June 9, 2023 — First discovered in Russia’s Ural Mountains in 1839, perovskites are minerals that scientists have long recognized for their potential around stability and efficiency in materials design. In terms of nanoscience and nanoparticles, perovskites may be able to literally change the world by enabling researchers to develop these materials with traits that seem to outshine those of today’s common materials.
In a recent study conducted using the Expanse supercomputer at the San Diego Supercomputer Center at UC San Diego, a team of scientists from the Ames National Laboratory at Iowa State University and the Swiss Federal Institute of Technology in Zürich, Switzerland, examined how to assemble perovskites that are shaped as nanocubes with other sphere-shaped nanocrystals.
Their research paper entitled Ligand Effects in Assembly of Cubic and Spherical Nanocrystals: Applications to Packing of Perovskite Nanocubes offers information about their study and the problems they observed when pairing the perovskites with spherical nanocrystals.

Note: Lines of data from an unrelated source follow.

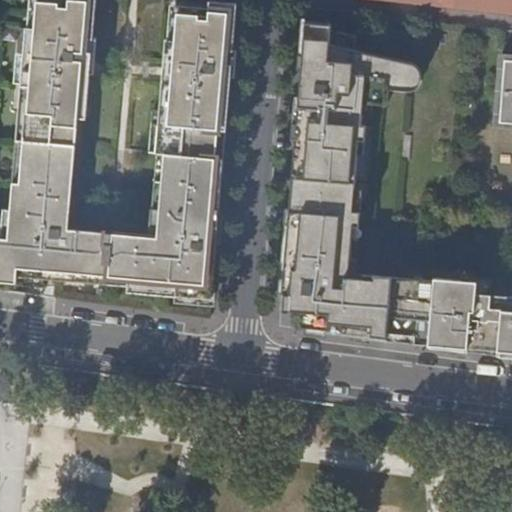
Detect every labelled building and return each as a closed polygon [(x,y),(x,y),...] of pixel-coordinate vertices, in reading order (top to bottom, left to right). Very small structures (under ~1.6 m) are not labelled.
[(511,0),(391,0),(511,12),(511,0)] [(77,143),(78,135),(79,121),(87,121),(97,10),(39,7),(36,31),(28,30),(25,63),(34,64),(27,137),(27,139),(77,143)] [(165,80),(160,131),(158,151),(217,156),(219,129),(219,128),(227,129),(236,18),(179,15),(177,39),(168,39),(166,67),(172,68),(171,81),(165,80)] [(371,134),(372,123),(373,119),(367,118),(369,96),(392,98),(394,78),(410,80),(413,52),(330,45),(332,24),(306,22),(297,126),(281,310),(301,312),(299,329),(388,340),(394,267),(369,264),(369,268),(355,267),(359,216),(366,217),(367,202),(359,201),(365,133),(371,134)] [(511,55),(502,54),(497,117),(496,121),(496,125),(511,125),(511,55)] [(77,143),(27,139),(25,162),(31,163),(26,219),(9,218),(3,283),(33,286),(36,255),(131,263),(129,291),(212,298),(223,179),(221,179),(222,161),(225,161),(225,157),(217,156),(158,151),(158,157),(166,157),(161,213),(153,212),(151,233),(159,233),(158,241),(69,233),(77,143)] [(437,270),(394,267),(388,340),(430,344),(430,346),(469,351),(470,345),(503,349),(502,355),(511,356),(511,285),(511,291),(493,290),(494,284),(490,284),(490,279),(494,279),(495,272),(437,267),(437,270)]
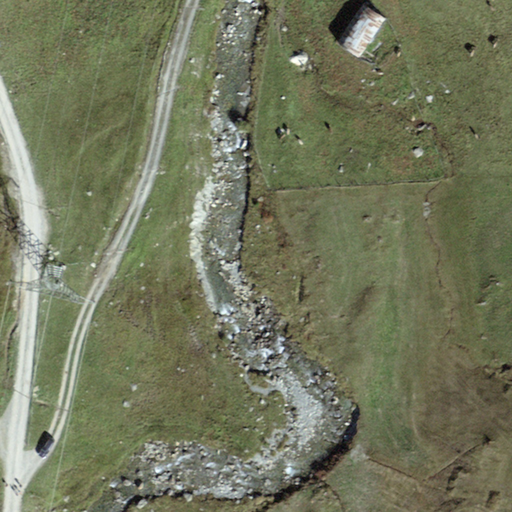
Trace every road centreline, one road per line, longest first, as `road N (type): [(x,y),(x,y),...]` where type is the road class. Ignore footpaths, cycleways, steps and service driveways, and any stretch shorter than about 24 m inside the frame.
road 1 (track): [(21,468),(47,449),(77,371),(88,302),(153,170),(166,76),(194,0)]
road 2 (track): [(14,511),(39,278),(35,207),(0,101)]
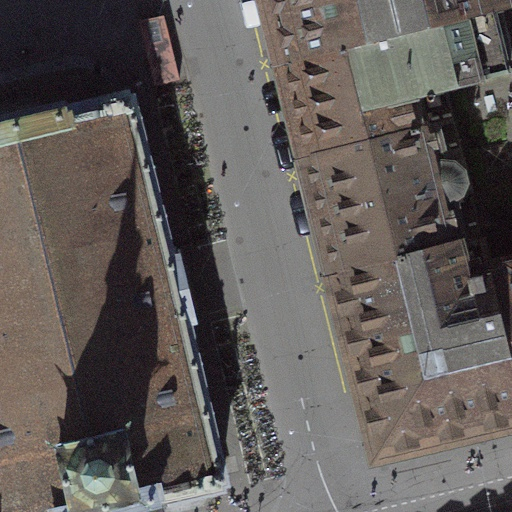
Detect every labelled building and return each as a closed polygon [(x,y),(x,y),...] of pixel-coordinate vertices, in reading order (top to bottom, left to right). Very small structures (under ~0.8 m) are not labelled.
[(511,0),(269,0),(285,62),(286,61),(301,58),(330,50),(352,45),(430,25),(448,20),(505,6),(511,4),(511,0)] [(511,68),(511,4),(505,6),(448,20),(430,25),(352,45),(330,50),(301,58),(286,61),(295,101),(308,153),(323,149),(353,142),(453,116),(445,85),(511,68)] [(166,16),(139,22),(146,55),(154,88),(181,82),(166,16)] [(511,68),(445,85),(453,116),(481,233),(494,285),(511,363),(511,68)] [(0,128),(0,511),(176,511),(175,508),(233,494),(135,96),(0,128)] [(323,149),(308,153),(322,211),(336,269),(351,266),(443,243),(481,233),(453,116),(353,142),(323,149)] [(351,266),(336,269),(358,358),(377,434),(380,446),(390,444),(511,415),(511,363),(494,285),(481,233),(443,243),(351,266)]
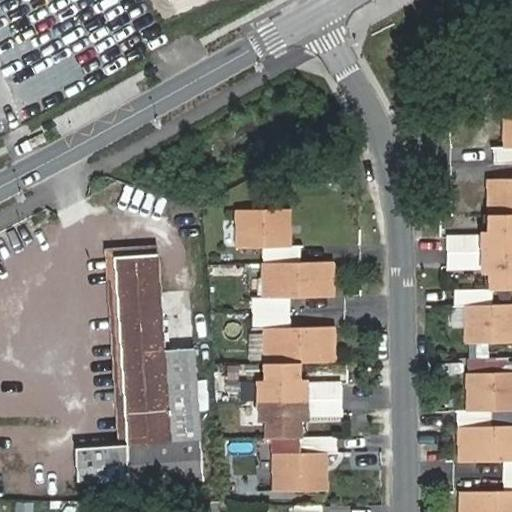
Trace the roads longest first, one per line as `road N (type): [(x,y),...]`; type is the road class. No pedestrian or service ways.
road 1 (residential): [(315,9),(379,128),(391,201),(396,511)]
road 2 (primary): [(0,184),(315,9)]
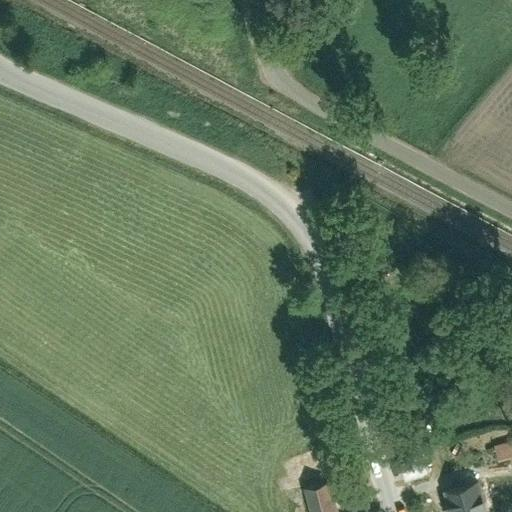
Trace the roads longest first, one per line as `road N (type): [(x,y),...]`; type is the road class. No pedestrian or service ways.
road 1 (residential): [(0,70),(213,159),(299,217),(324,255),(393,511)]
road 2 (residential): [(511,205),(274,81)]
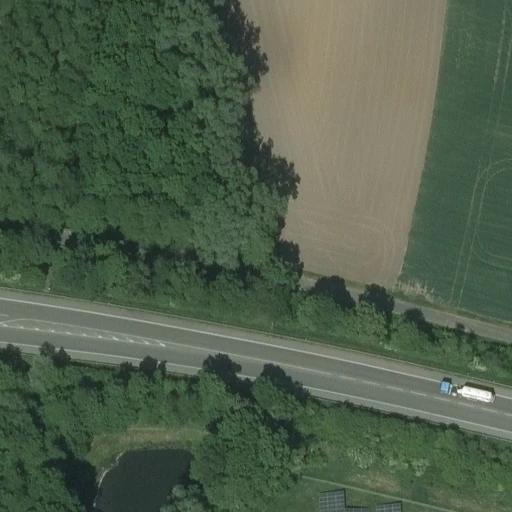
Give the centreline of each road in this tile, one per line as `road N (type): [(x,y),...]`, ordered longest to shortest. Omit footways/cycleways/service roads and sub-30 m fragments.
road 1 (unclassified): [(511,342),(171,255),(0,229)]
road 2 (primary): [(511,420),(247,364),(0,326)]
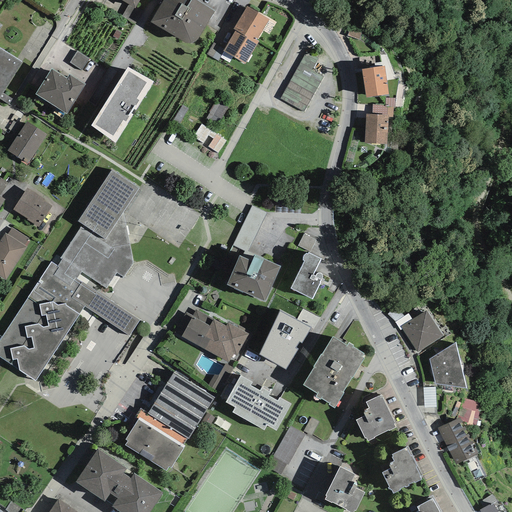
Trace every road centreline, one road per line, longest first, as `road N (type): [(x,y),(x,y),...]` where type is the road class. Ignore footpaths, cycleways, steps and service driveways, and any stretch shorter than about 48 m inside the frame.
road 1 (residential): [(294,0),(336,38),(350,76),(326,205),(332,247),(466,511)]
road 2 (track): [(511,299),(471,217),(511,104)]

According to the scientists, an exciting aspect of their work was that it demonstrated the detailed verification of the Orbifold Topological Model (OTM) – a model developed in the group of Alex Travesset, a physicist at Iowa State and co-author of the paper, to predict the structure of nanoparticle arrangements.
“Advancing our ability to assemble nanoparticles, and perovskites in particular, is a necessary and important step towards accelerating this process of materials discovery – and SDSC resources make this research possible,” said Travesset.